靴なども履かせてもらえず、足の裏に石が刺さって痛い。徹底的な逃亡対策は、この二十五年間で積み重ねられたものだ。この港の奴隷市場が最期のチャンスであった。
奴隷船に乗ってしまえば、糞尿が塗れた劣悪な環境で他の国へと輸出される。海の氾濫や環境に耐えられず亡くなる者が多いと聞く。
「さあ、さあ!見てらっしゃい!お気に入りの奴隷がおりましたらお声かけくださいな!」
奴隷商人の明朗な声が複数響いた。国の商品として奴隷を売るよりも貴族や芸術家などの金持ちに奴隷を売った方が利益になるのだと、生き別れた弟が言っていた。そのため奴隷商人たちは商売魂を見せつけ、大きく高らかに声を張っている。
人間が敷き詰められたような場所では、どれも同じに見えるだろうに。道の端に奴隷は並べられ、その中央を貴族らが見世物小屋のように通過していた。
「やあ、商人さん―――今日もお元気そうで何よりだよ」
不意に少年の声が響いた。咄嗟に俯きかけていた視線を上げると、シルクハットにスーツ、杖という上流貴族の三点セットを身に纏った少年がイリスを請け負っていた奴隷商人に話かけていた。

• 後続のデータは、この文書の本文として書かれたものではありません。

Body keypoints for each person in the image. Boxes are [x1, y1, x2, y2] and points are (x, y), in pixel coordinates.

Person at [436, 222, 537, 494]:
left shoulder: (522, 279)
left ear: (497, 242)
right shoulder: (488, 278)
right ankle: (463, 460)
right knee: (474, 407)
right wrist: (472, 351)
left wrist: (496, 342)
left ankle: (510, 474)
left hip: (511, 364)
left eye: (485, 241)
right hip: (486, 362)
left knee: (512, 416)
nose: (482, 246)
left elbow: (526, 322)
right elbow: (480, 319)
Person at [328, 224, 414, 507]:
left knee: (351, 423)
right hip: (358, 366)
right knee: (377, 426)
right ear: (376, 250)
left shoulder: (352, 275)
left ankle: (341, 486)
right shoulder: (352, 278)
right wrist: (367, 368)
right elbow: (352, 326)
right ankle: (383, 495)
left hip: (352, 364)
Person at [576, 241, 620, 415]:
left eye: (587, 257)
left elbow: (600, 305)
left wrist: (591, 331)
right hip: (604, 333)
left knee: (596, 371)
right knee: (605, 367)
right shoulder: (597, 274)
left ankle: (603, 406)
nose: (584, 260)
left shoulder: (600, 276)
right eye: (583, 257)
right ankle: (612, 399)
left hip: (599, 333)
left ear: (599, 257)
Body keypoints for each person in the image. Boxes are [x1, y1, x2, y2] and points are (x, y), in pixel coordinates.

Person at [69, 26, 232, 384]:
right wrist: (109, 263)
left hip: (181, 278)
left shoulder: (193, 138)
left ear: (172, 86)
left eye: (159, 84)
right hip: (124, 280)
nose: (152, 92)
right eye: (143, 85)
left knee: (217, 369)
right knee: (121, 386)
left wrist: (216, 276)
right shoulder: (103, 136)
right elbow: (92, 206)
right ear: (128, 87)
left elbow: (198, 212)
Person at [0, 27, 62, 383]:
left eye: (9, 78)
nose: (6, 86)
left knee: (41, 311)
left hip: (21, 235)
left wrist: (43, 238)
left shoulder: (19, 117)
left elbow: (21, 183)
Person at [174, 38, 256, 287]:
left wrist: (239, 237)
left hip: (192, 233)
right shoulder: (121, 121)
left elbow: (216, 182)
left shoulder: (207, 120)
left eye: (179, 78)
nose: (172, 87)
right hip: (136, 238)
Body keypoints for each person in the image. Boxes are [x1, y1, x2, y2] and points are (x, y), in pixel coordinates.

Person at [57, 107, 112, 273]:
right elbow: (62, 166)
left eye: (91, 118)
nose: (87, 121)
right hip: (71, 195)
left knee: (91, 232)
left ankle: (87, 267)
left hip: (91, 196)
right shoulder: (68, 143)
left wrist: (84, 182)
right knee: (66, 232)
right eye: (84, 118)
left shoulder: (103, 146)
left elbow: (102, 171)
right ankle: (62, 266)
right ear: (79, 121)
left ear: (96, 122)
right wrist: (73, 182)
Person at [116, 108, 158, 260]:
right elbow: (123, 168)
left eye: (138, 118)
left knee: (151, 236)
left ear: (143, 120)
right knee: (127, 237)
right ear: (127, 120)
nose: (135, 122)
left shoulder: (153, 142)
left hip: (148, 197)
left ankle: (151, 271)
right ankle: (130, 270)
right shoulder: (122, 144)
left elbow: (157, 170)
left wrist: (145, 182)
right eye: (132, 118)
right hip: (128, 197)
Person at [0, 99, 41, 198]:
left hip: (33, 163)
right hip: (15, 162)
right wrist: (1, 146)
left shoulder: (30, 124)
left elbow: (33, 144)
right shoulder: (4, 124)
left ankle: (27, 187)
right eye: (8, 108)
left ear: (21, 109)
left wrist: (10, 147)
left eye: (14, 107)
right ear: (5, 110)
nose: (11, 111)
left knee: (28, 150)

「これはこれはメディチ侯爵、貴方様も姿変わらずお元気そうで」
「ああ、ようやっと最近趣味のサーカスが軌道に乗りそうだ、国王様もお喜びだよ」
「それはそれは。どうです?うちの奴隷なんかも、北から南まで美男美女を揃えておりますゆえに玩具としてもご利用いただけますよ」
「私にその趣味はないのだがね、見させてもらうよ」
下卑た笑みを浮かべた商人をあしらいながら、メディチ侯爵と呼ばれた少年は整備されていない地面を踏みしめた。こつ、こつと革靴の音が響く。集団的な緊張が走る―――最期のチャンスを掴み取れる奴隷がいるのかもしれない。恐怖で、上昇していた視界が下がった。
ふと、目の端に高級そうな靴が止まる。
「ふむ」
少年のまだ喉奥の上澄みが残ったような声が耳に入る。そして、視界の端でステッキが動いた―――途端、顎に衝撃が走り顔が上がる。杖によって無理やり顔を上げられたのだと理解するのに、数秒を有した。
「商人、この奴隷の名は?」
「なんと侯爵、お目が高い。そやつは言葉が喋れずにおります奴隷で、名前がはっきりとしません。知能も少し遅れ気味で文字も書けませぬ。しかし、近頃こういう輩や奇形などが貴族様の中では大人気でございます」
燦々と照らす太陽が、貴族の彼に影を落とす。薄暗い中で、少年の瞳はひどく鮮明に赤く光った。瞳に捕らえられる。
「なるほど、口が利けないのだな―――それは好都合だ、これを買おう」
にやりと歪んだ口元が、確かにその言葉を吐いた。イリスの瞳は大きく見開く。
「かしこまりました!すぐに鍵を持ってきます」
「必要ない」
駆けようとする奴隷商人を引き留めて、少年は勢いよく杖の先を土の地面に叩きつけた。直後、しゃらり、しゃらりという音と共に、鎖が引きちぎられたかの如く枷が外れ、地面に砂のように流れ落ちた。
イリスは力が抜けて、その場に座り込む。
「どうした少年。そのような顔をして、随分と間抜けじゃあないか。誇れ、お前は私に見染められた。この国で解放奴隷として生きることができるのだぞ―――ジラソーレと名付けよう。お前は今日からジラソーレという名のもとに太陽に向かって生きることを誓え」
淡々と愉快そうな口調で語られる侯爵の言葉に、イリス―――ジラソーレは小さく頷いた。